You will be able to keep your bouquets looking nice for about 2-3 weeks.  

*More Garden Tips
There are so many things that I have read & picked up over the years that it seems I could write on & on about this stuff forever… so here are a few more tried & true tips! Have fun…
*If you have trouble with flies coming in the house, try putting a potted Basil on the step or porch by each of your doors and if you have a window ledge outside you kitchen window or any other put a few there. Not are they only helpful here, just think how easy it will be to make Brushetta or Pesto now…. oh now that is sooo yummy!
*If you have shrubs or trees that need pruned in the spring, lay a tarp under the area to be pruned; then when you are done, simply fold up the tarp and dispose of in your compost or burn pile… easy as pie!
*It is seed planting time and some of those seeds are soo tiny! Lettuce & carrot to mention just a couple.  Try using a large holed salt or sugar shaker~ simply put your seed in it and then shake them out in your prepared row!  So easy!
*Weeding can be a trying experience even for the gardener who loves to garden. If at all possible, weed after a rain, everything comes out easier.
*Mulching is a time & back saver!  If you know a farmer that has cows, horses or sheep they will have hay & straw.  Bales often pop open and there is always loose straw around.  Ask if you clean up the loose straw & hay if you can have it.  I lay newspaper down my isles in the garden and even in the raised beds between the rows, and then cover with straw.  Some people will say then you will be planting the seeds~ it’s green manure!  Plus I rather deal with the very minimal seeding as opposed to the hours of hoeing, tilling and hand weeding!   I will be touching more on mulching & it’s importance in coming posts!
*Simple Cuttings
are very easy to do. Here are instructions on how to start your own Rose & Forsythia. 
~ For a new rose bush all you need to do is cut a stem with a full bloom rose on it.  Stick the stem into the ground.  Leave a few of the leaves at the top with the bloom.  Water the ground thoroughly and put a clear glass jar over it- like a mason jar- if you have a 2 quart jar that would be best, but a 1 quart works well too- and anchor it into the ground by twisting it until the jar is in the ground up to its shoulder; place a rock on it.  Keep the soil watered around jar every day until frost.  don’t remove the jar until next spring.  You will then have a new rose bush growing!  I have tried this and it worked~ I got 2 out of 6 new roses.
~ Forsythia is super easy too!  If you have a friend with a bush you are all set~ I am sure she/he will let you have a start.  Forsythia branches will tend to ‘bend’ down and when the tips meet the ground they root on their own!  Go to the shrub and you will see gobs of branches that appear to be separate bushes, but in actuality they are branches rooted down.  All you need to do is cut the branch from the actual mother plant and carefully dig up the ‘rooted branch’.  Put in a bucket of water with the flower fresh in it and transplant into the location you have for it at home! Presto~ your own forsythia!
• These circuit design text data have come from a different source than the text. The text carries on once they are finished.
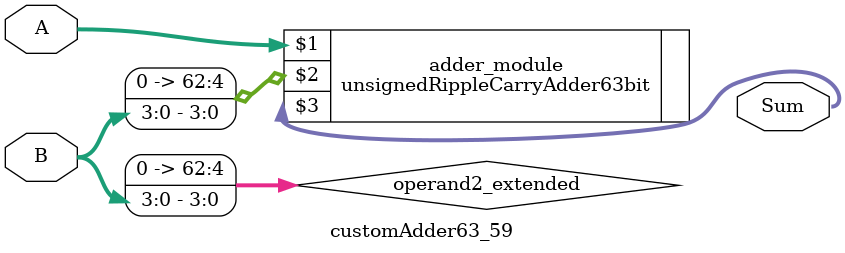
<source format=v>
module customAdder63_59(
                        input [62 : 0] A,
                        input [3 : 0] B,
                        
                        output [63 : 0] Sum
                );

        wire [62 : 0] operand2_extended;
        
        assign operand2_extended =  {59'b0, B};
        
        unsignedRippleCarryAdder63bit adder_module(
            A,
            operand2_extended,
            Sum
        );
        
        endmodule
        
</source>
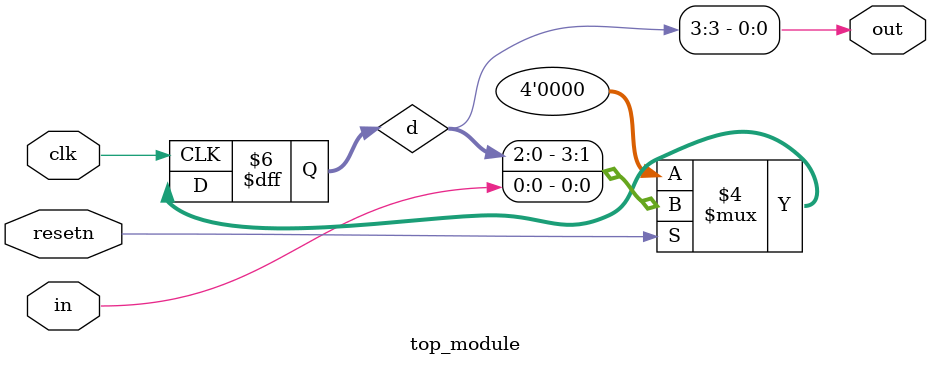
<source format=sv>
module top_module (
	input clk,
	input resetn,
	input in,
	output out
);
	
	reg [3:0] d;

	always @(posedge clk) begin
		if (!resetn) begin
			d <= 4'b0000;
		end else begin
			d <= {d[2:0], in};
		end
	end
	
	assign out = d[3];

endmodule

</source>
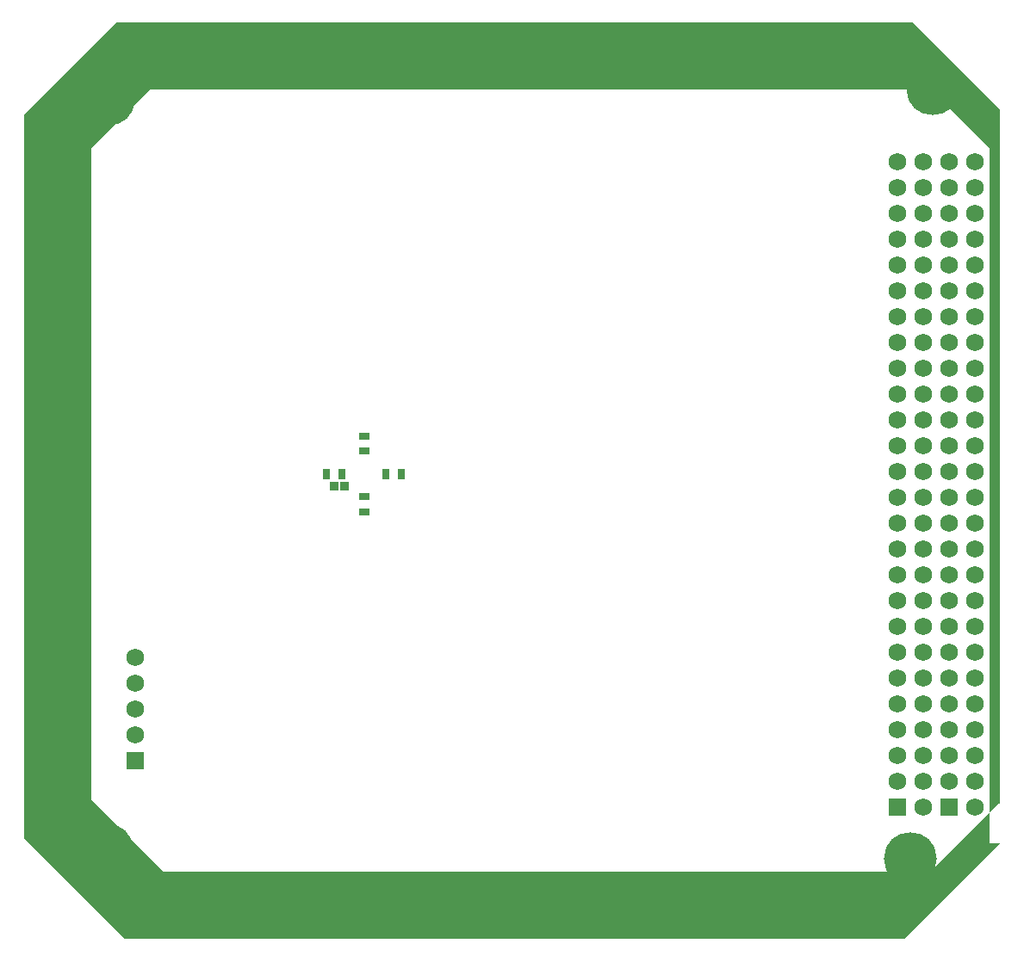
<source format=gbs>
G04*
G04 #@! TF.GenerationSoftware,Altium Limited,Altium Designer,21.0.8 (223)*
G04*
G04 Layer_Color=16711935*
%FSLAX25Y25*%
%MOIN*%
G70*
G04*
G04 #@! TF.SameCoordinates,1E681D1C-CCFD-48AA-A558-CB9795AED949*
G04*
G04*
G04 #@! TF.FilePolarity,Negative*
G04*
G01*
G75*
%ADD49R,0.03635X0.03635*%
%ADD52C,0.20485*%
%ADD53R,0.06902X0.06902*%
%ADD54C,0.06902*%
%ADD60R,0.02572X0.04147*%
%ADD61R,0.04147X0.02572*%
G36*
X154000Y126000D02*
X126000Y154000D01*
X126000Y406500D01*
X148500Y429000D01*
X451000Y429000D01*
X473500Y406500D01*
X473500Y137000D01*
X477500Y137000D01*
X477500Y421500D01*
X444000Y455000D01*
X135500Y455000D01*
X100000Y419500D01*
X100000Y139000D01*
X139000Y100000D01*
X440500Y100000D01*
X477500Y137000D01*
X477500Y153000D01*
X450500Y126000D01*
X154000Y126000D01*
D02*
G37*
D49*
X220000Y275500D02*
D03*
X223937D02*
D03*
D52*
X132500Y425500D02*
D03*
X451500Y429500D02*
D03*
X443000Y131000D02*
D03*
X132000Y134500D02*
D03*
D53*
X458000Y151000D02*
D03*
X438000D02*
D03*
X143000Y169000D02*
D03*
D54*
X458000Y161000D02*
D03*
Y171000D02*
D03*
Y181000D02*
D03*
Y191000D02*
D03*
Y201000D02*
D03*
Y211000D02*
D03*
Y221000D02*
D03*
Y231000D02*
D03*
Y241000D02*
D03*
Y251000D02*
D03*
Y261000D02*
D03*
Y271000D02*
D03*
Y281000D02*
D03*
Y291000D02*
D03*
Y301000D02*
D03*
Y311000D02*
D03*
Y321000D02*
D03*
Y331000D02*
D03*
Y341000D02*
D03*
Y351000D02*
D03*
Y361000D02*
D03*
Y371000D02*
D03*
Y381000D02*
D03*
Y391000D02*
D03*
Y401000D02*
D03*
X468000Y151000D02*
D03*
Y161000D02*
D03*
Y171000D02*
D03*
Y181000D02*
D03*
Y191000D02*
D03*
Y201000D02*
D03*
Y211000D02*
D03*
Y221000D02*
D03*
Y231000D02*
D03*
Y241000D02*
D03*
Y251000D02*
D03*
Y261000D02*
D03*
Y271000D02*
D03*
Y281000D02*
D03*
Y291000D02*
D03*
Y301000D02*
D03*
Y311000D02*
D03*
Y321000D02*
D03*
Y331000D02*
D03*
Y341000D02*
D03*
Y351000D02*
D03*
Y361000D02*
D03*
Y371000D02*
D03*
Y381000D02*
D03*
Y391000D02*
D03*
Y401000D02*
D03*
X438000Y161000D02*
D03*
Y171000D02*
D03*
Y181000D02*
D03*
Y191000D02*
D03*
Y201000D02*
D03*
Y211000D02*
D03*
Y221000D02*
D03*
Y231000D02*
D03*
Y241000D02*
D03*
Y251000D02*
D03*
Y261000D02*
D03*
Y271000D02*
D03*
Y281000D02*
D03*
Y291000D02*
D03*
Y301000D02*
D03*
Y311000D02*
D03*
Y321000D02*
D03*
Y331000D02*
D03*
Y341000D02*
D03*
Y351000D02*
D03*
Y361000D02*
D03*
Y371000D02*
D03*
Y381000D02*
D03*
Y391000D02*
D03*
Y401000D02*
D03*
X448000Y151000D02*
D03*
Y161000D02*
D03*
Y171000D02*
D03*
Y181000D02*
D03*
Y191000D02*
D03*
Y201000D02*
D03*
Y211000D02*
D03*
Y221000D02*
D03*
Y231000D02*
D03*
Y241000D02*
D03*
Y251000D02*
D03*
Y261000D02*
D03*
Y271000D02*
D03*
Y281000D02*
D03*
Y291000D02*
D03*
Y301000D02*
D03*
Y311000D02*
D03*
Y321000D02*
D03*
Y331000D02*
D03*
Y341000D02*
D03*
Y351000D02*
D03*
Y361000D02*
D03*
Y371000D02*
D03*
Y381000D02*
D03*
Y391000D02*
D03*
Y401000D02*
D03*
X143000Y209000D02*
D03*
Y199000D02*
D03*
Y189000D02*
D03*
Y179000D02*
D03*
D60*
X222953Y280000D02*
D03*
X217047D02*
D03*
X240000D02*
D03*
X245905D02*
D03*
D61*
X231500Y289047D02*
D03*
Y294953D02*
D03*
Y265547D02*
D03*
Y271453D02*
D03*
M02*

</source>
Mini Farmers Market Pizza’s

These nifty little pizza’s are so much fun for the children because you can let each one of them create their very own masterpiece!  Not to mention they can put whatever toppings they like best. Here is one way, but be creative and have a yummy fun time!

6 Pita Rounds
1 1/2 cups pizza sauce
1 cup fresh Spinach from Garden Gate Farm, washed & snipped into bite size pieces
1 medium Red Onion from Garden Gate Farm, chopped 
2 Roma Tomatoes from Willowridge farm, sliced thinly with seeds removed
2 cups mixed shredded cheese- choose two types for a more interesting flavor
Grated Parmesan Cheese
1 Tbsp. Olive Oil
1/2 cup fresh Parsley from Garden Gate Farm, snipped

1.  Place pita rounds on an ungreased baking sheet and spread each with 1/4 cup of pizza sauce.
2. Top with cheese; put tomato, spinach & onions on top.
3. Drizzle 1/2 tsp. oil over each pizza; sprinkle 1 tsp. parsley over each;
4. Sprinkle lightly with Parmesan cheese over each.
5. Bake at 350 for 15-20 minutes, or until cheese is bubbly!